WHAT THE TASK REQUIRES: Write the records below out again exactly as given, with no images.

(Beginning of ENTRIES SUPPLIED)

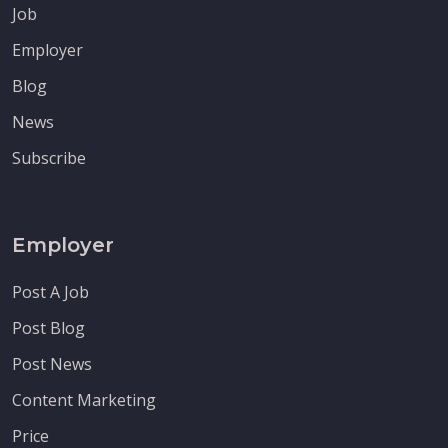
Job
Employer
Blog
News
Subscribe
Employer
Post A Job
Post Blog
Post News
Content Marketing
Price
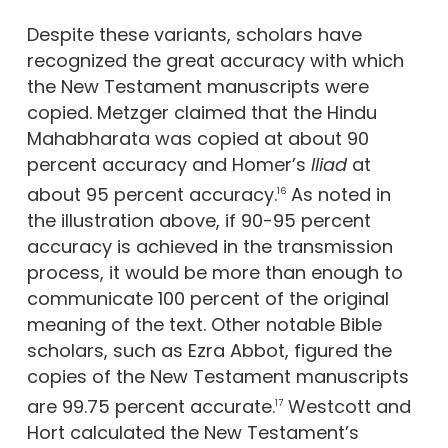
Despite these variants, scholars have
recognized the great accuracy with which
the New Testament manuscripts were
copied. Metzger claimed that the Hindu
Mahabharata was copied at about 90
percent accuracy and Homer’s
Iliad
at
about 95 percent accuracy.
As noted in
16
the illustration above, if 90-95 percent
accuracy is achieved in the transmission
process, it would be more than enough to
communicate 100 percent of the original
meaning of the text. Other notable Bible
scholars, such as Ezra Abbot, figured the
copies of the New Testament manuscripts
are 99.75 percent accurate.
Westcott and
17
Hort calculated the New Testament’s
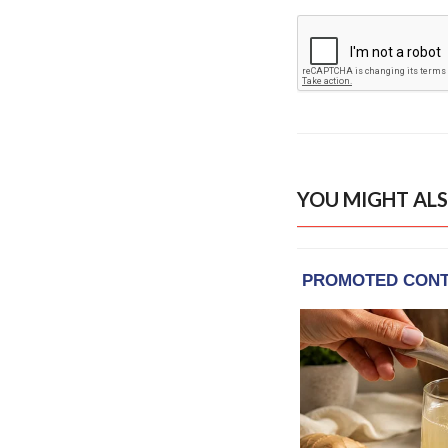
YOU MIGHT ALS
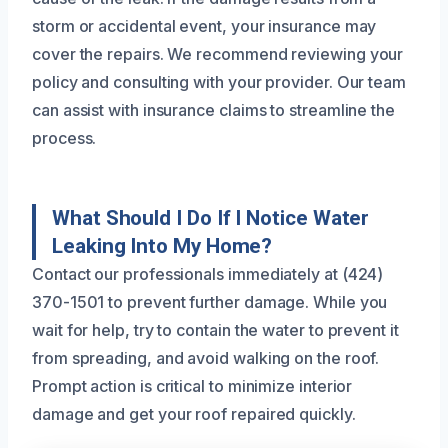
storm or accidental event, your insurance may
cover the repairs. We recommend reviewing your
policy and consulting with your provider. Our team
can assist with insurance claims to streamline the
process.
What Should I Do If I Notice Water
Leaking Into My Home?
Contact our professionals immediately at (424)
370-1501 to prevent further damage. While you
wait for help, try to contain the water to prevent it
from spreading, and avoid walking on the roof.
Prompt action is critical to minimize interior
damage and get your roof repaired quickly.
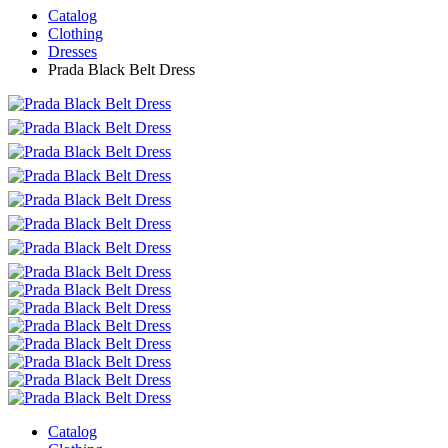
Catalog
Clothing
Dresses
Prada Black Belt Dress
Catalog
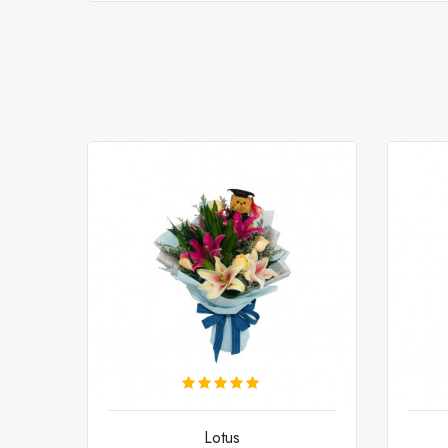
Lotus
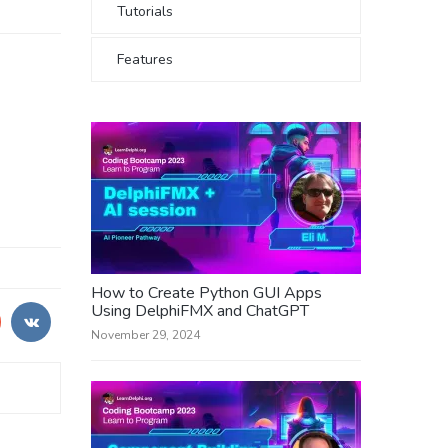
Tutorials
Features
How to Create Python GUI Apps
Using DelphiFMX and ChatGPT
November 29, 2024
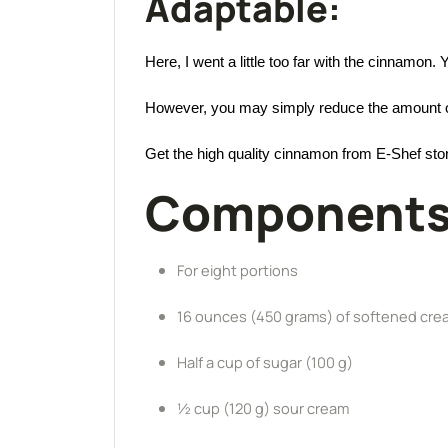
Adaptable:
Here, I went a little too far with the cinnamon
However, you may simply reduce the amount of 
Get the high quality cinnamon from E-Shef sto
Components
For eight portions
16 ounces (450 grams) of softened cr
Half a cup of sugar (100 g)
½ cup (120 g) sour cream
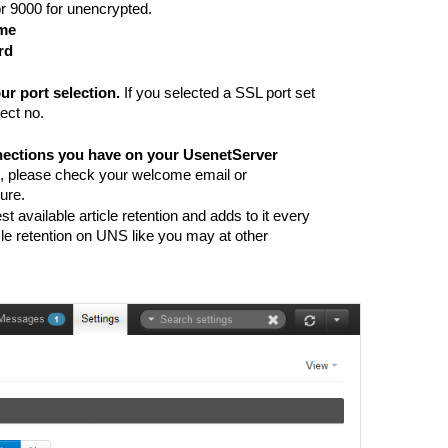
or 9000 for unencrypted. 
ame
rd
r port selection. 
If you selected a SSL port set 
ect no. 
ections you have on your UsenetServer 
, please check your welcome email or 
ure. 
 available article retention and adds to it every 
icle retention on UNS like you may at other 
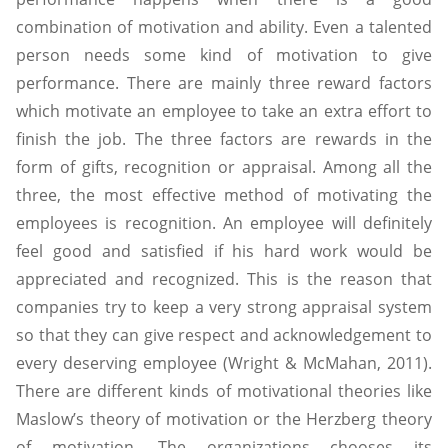
combination of motivation and ability. Even a talented
person needs some kind of motivation to give
performance. There are mainly three reward factors
which motivate an employee to take an extra effort to
finish the job. The three factors are rewards in the
form of gifts, recognition or appraisal. Among all the
three, the most effective method of motivating the
employees is recognition. An employee will definitely
feel good and satisfied if his hard work would be
appreciated and recognized. This is the reason that
companies try to keep a very strong appraisal system
so that they can give respect and acknowledgement to
every deserving employee (Wright & McMahan, 2011).
There are different kinds of motivational theories like
Maslow’s theory of motivation or the Herzberg theory
of motivation. The organizations chooses its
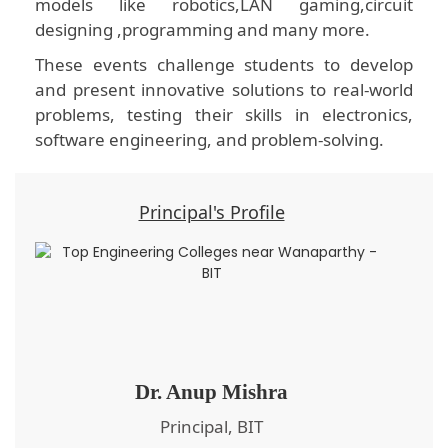
models like robotics,LAN gaming,circuit
designing ,programming and many more.
These events challenge students to develop
and present innovative solutions to real-world
problems, testing their skills in electronics,
software engineering, and problem-solving.
Principal's Profile
Dr. Anup Mishra
Principal, BIT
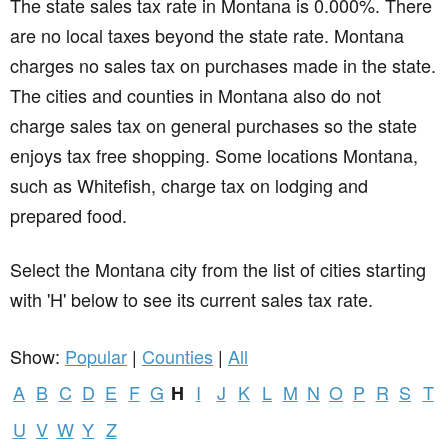
The state sales tax rate in
Montana
is 0.000%. There
are no local taxes beyond the state rate. Montana
charges no sales tax on purchases made in the state.
The cities and counties in Montana also do not
charge sales tax on general purchases so the state
enjoys tax free shopping. Some locations Montana,
such as Whitefish, charge tax on lodging and
prepared food.
Select the Montana city from the list of cities starting
with 'H' below to see its current sales tax rate.
Show:
Popular
|
Counties
|
All
A
B
C
D
E
F
G
I
J
K
L
M
N
O
P
R
S
T
H
U
V
W
Y
Z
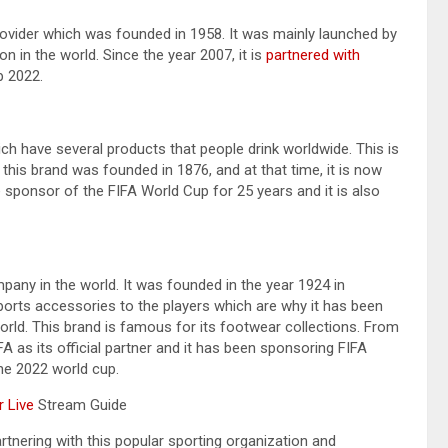
provider which was founded in 1958. It was mainly launched by
 in the world. Since the year 2007, it is
partnered with
p 2022.
h have several products that people drink worldwide. This is
 this brand was founded in 1876, and at that time, it is now
e sponsor of the FIFA World Cup for 25 years and it is also
any in the world. It was founded in the year 1924 in
ports accessories to the players which are why it has been
orld. This brand is famous for its footwear collections. From
FA as its official partner and it has been sponsoring FIFA
the 2022 world cup.
 Live
Stream Guide
tnering with this popular sporting organization and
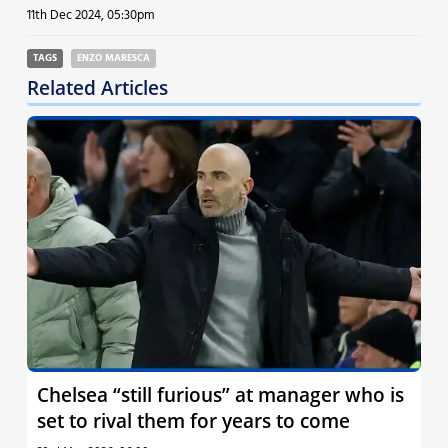
11th Dec 2024, 05:30pm
TAGS
ENZO MARESCA
Related Articles
Chelsea “still furious” at manager who is
set to rival them for years to come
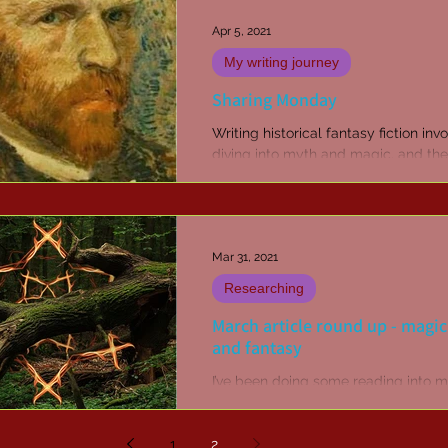
Apr 5, 2021
My writing journey
Sharing Monday
Writing historical fantasy fiction inv
diving into myth and magic, and the
occasional monster story. But readin
all that...
Mar 31, 2021
Researching
March article round up - magic
and fantasy
I’ve been doing some reading into m
myth, conceptual theming, and cor
character / personality realisation,
1
2
encompassing the...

(End of ENTRIES SUPPLIED)

THE ANSWER:
Job
Employer
Blog
News
Subscribe
Employer
Post A Job
Post Blog
Post News
Content Marketing
Price
Despite these variants, scholars have
recognized the great accuracy with which
the New Testament manuscripts were
copied. Metzger claimed that the Hindu
Mahabharata was copied at about 90
percent accuracy and Homer’s
Iliad
at
about 95 percent accuracy.
As noted in
16
the illustration above, if 90-95 percent
accuracy is achieved in the transmission
process, it would be more than enough to
communicate 100 percent of the original
meaning of the text. Other notable Bible
scholars, such as Ezra Abbot, figured the
copies of the New Testament manuscripts
are 99.75 percent accurate.
Westcott and
17
Hort calculated the New Testament’s
YOU MIGHT ALS
storm or accidental event, your insurance may
cover the repairs. We recommend reviewing your
policy and consulting with your provider. Our team
can assist with insurance claims to streamline the
process.
What Should I Do If I Notice Water
Leaking Into My Home?
Contact our professionals immediately at (424)
370-1501 to prevent further damage. While you
wait for help, try to contain the water to prevent it
from spreading, and avoid walking on the roof.
Prompt action is critical to minimize interior
damage and get your roof repaired quickly.
Catalog
Clothing
Dresses
Prada Black Belt Dress
Catalog
Lotus
Tutorials
Features
How to Create Python GUI Apps
Using DelphiFMX and ChatGPT
November 29, 2024
Adaptable:
Here, I went a little too far with the cinnamon
However, you may simply reduce the amount of 
Get the high quality cinnamon from E-Shef sto
Components
For eight portions
16 ounces (450 grams) of softened cr
Half a cup of sugar (100 g)
½ cup (120 g) sour cream
or 9000 for unencrypted. 
ame
rd
r port selection. 
If you selected a SSL port set 
ect no. 
ections you have on your UsenetServer 
, please check your welcome email or 
ure. 
 available article retention and adds to it every 
icle retention on UNS like you may at other 
combination of motivation and ability. Even a talented
person needs some kind of motivation to give
performance. There are mainly three reward factors
which motivate an employee to take an extra effort to
finish the job. The three factors are rewards in the
form of gifts, recognition or appraisal. Among all the
three, the most effective method of motivating the
employees is recognition. An employee will definitely
feel good and satisfied if his hard work would be
appreciated and recognized. This is the reason that
companies try to keep a very strong appraisal system
so that they can give respect and acknowledgement to
every deserving employee (Wright & McMahan, 2011).
There are different kinds of motivational theories like
Maslow’s theory of motivation or the Herzberg theory
of motivation. The organizations chooses its
models like robotics,LAN gaming,circuit
designing ,programming and many more.
These events challenge students to develop
and present innovative solutions to real-world
problems, testing their skills in electronics,
software engineering, and problem-solving.
Principal's Profile
Dr. Anup Mishra
Principal, BIT
The state sales tax rate in
Montana
is 0.000%. There
are no local taxes beyond the state rate. Montana
charges no sales tax on purchases made in the state.
The cities and counties in Montana also do not
charge sales tax on general purchases so the state
enjoys tax free shopping. Some locations Montana,
such as Whitefish, charge tax on lodging and
prepared food.
Select the Montana city from the list of cities starting
with 'H' below to see its current sales tax rate.
Show:
Popular
|
Counties
|
All
A
B
C
D
E
F
G
I
J
K
L
M
N
O
P
R
S
T
H
U
V
W
Y
Z
provider which was founded in 1958. It was mainly launched by
 in the world. Since the year 2007, it is
partnered with
p 2022.
h have several products that people drink worldwide. This is
 this brand was founded in 1876, and at that time, it is now
e sponsor of the FIFA World Cup for 25 years and it is also
any in the world. It was founded in the year 1924 in
ports accessories to the players which are why it has been
orld. This brand is famous for its footwear collections. From
FA as its official partner and it has been sponsoring FIFA
the 2022 world cup.
 Live
Stream Guide
tnering with this popular sporting organization and
11th Dec 2024, 05:30pm
TAGS
ENZO MARESCA
Related Articles
Chelsea “still furious” at manager who is
set to rival them for years to come
Apr 5, 2021
My writing journey
Sharing Monday
Writing historical fantasy fiction inv
diving into myth and magic, and the
occasional monster story. But readin
all that...
Mar 31, 2021
Researching
March article round up - magic
and fantasy
I’ve been doing some reading into m
myth, conceptual theming, and cor
character / personality realisation,
1
2
encompassing the...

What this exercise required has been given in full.